_Stored data_.
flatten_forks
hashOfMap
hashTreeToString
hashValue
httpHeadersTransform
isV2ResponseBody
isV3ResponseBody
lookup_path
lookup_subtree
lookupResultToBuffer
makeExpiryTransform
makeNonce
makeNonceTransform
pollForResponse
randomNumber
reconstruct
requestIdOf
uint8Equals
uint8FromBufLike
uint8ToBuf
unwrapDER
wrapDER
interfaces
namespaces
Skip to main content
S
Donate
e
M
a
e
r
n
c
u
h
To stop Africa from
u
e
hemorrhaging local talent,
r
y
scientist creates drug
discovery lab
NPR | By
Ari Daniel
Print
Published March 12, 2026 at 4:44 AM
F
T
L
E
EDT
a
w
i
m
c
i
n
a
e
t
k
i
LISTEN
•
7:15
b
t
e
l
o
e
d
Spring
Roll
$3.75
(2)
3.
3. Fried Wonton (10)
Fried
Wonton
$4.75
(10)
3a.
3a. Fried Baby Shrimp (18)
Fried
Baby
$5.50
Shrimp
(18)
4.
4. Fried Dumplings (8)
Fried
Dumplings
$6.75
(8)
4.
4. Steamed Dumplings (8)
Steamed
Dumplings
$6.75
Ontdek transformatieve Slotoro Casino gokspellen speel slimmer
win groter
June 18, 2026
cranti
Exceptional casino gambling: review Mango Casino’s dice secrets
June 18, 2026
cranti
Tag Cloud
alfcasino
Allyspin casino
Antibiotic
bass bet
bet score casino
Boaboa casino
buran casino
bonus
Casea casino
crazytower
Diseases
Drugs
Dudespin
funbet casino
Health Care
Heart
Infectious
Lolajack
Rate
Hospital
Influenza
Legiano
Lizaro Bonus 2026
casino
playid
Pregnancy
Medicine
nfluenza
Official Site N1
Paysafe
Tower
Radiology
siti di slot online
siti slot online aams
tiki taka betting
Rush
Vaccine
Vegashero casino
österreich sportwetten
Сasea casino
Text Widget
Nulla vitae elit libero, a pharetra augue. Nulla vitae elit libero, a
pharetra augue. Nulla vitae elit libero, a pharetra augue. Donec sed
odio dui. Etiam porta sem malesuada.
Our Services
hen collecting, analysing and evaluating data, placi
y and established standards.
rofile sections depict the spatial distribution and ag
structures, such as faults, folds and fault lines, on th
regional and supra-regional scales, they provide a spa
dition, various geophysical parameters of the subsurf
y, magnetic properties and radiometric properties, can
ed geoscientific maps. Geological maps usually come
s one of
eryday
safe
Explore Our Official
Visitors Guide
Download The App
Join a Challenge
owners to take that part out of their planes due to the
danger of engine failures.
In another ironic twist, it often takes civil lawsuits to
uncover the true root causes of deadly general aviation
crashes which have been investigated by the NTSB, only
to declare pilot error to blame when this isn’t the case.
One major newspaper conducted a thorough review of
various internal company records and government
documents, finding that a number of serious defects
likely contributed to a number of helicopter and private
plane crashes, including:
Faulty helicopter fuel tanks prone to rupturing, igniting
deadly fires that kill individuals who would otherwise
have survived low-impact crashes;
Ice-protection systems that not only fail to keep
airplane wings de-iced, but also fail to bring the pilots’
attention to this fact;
...
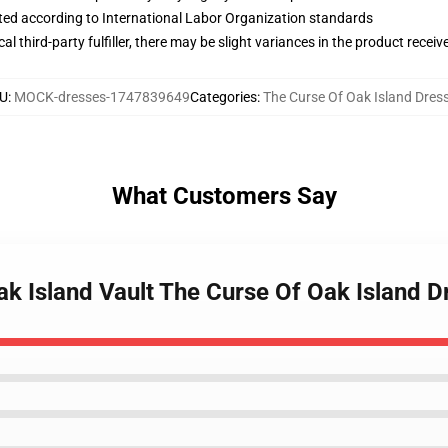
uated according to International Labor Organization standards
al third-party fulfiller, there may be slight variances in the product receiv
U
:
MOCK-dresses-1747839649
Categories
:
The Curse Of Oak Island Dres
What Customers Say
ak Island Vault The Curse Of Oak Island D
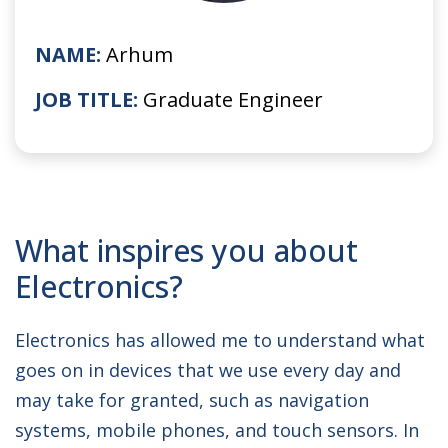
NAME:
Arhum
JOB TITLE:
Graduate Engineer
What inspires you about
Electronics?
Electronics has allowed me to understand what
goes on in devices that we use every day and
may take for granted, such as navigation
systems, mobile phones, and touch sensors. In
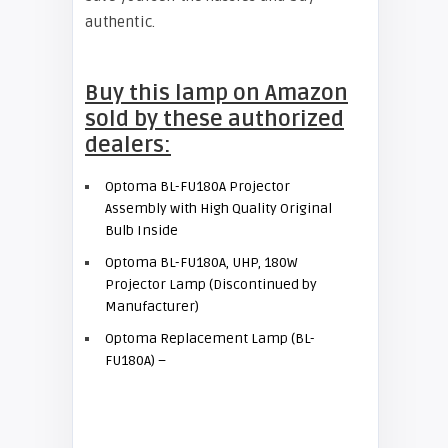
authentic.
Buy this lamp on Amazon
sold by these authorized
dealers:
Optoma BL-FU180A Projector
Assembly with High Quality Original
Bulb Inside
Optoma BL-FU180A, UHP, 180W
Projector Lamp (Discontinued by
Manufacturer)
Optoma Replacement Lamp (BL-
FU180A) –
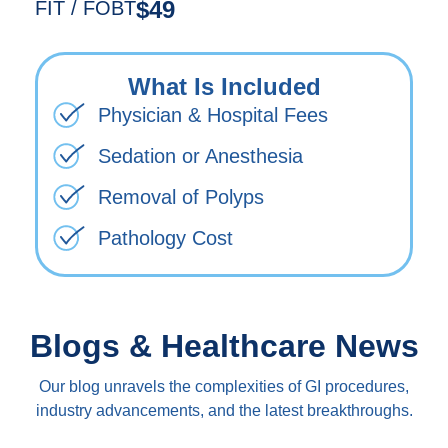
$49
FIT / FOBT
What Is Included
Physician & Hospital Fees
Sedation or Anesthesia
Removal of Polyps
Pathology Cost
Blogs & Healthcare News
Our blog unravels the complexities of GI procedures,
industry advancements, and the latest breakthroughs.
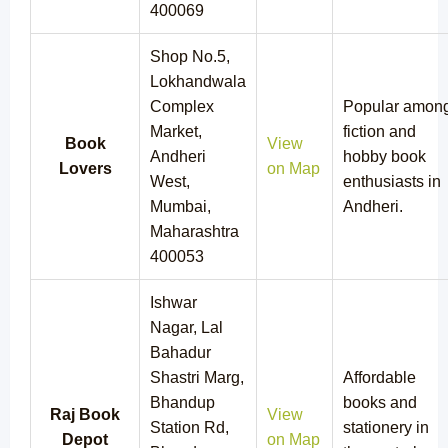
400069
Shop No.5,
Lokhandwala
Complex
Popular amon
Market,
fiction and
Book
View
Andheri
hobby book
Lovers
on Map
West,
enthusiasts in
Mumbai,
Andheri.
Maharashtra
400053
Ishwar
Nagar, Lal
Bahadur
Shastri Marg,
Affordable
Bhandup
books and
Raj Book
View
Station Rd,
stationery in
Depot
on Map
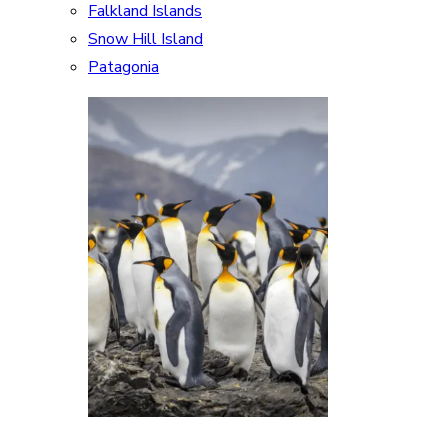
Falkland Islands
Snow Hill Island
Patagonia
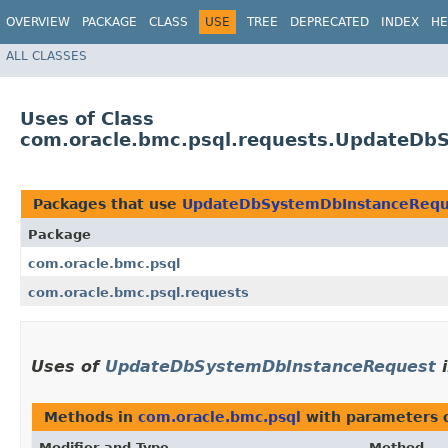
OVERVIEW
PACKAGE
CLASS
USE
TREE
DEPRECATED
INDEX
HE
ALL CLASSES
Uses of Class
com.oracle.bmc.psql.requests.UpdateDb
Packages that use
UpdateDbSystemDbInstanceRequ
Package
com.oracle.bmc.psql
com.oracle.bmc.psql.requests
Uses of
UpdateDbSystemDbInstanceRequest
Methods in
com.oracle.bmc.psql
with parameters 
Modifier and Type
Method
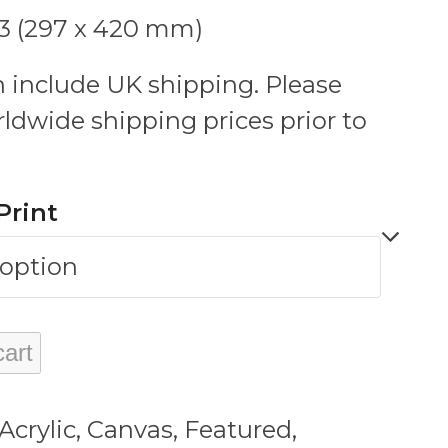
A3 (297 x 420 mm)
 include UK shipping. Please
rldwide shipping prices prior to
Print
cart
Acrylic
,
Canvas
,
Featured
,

_About this task_.
Print exactly the lines above from the one with "have survived low-impact crashes;" to the one with "attention to this fact;", including both.

_Result of the task_.
have survived low-impact crashes;
Ice-protection systems that not only fail to keep
airplane wings de-iced, but also fail to bring the pilots’
attention to this fact;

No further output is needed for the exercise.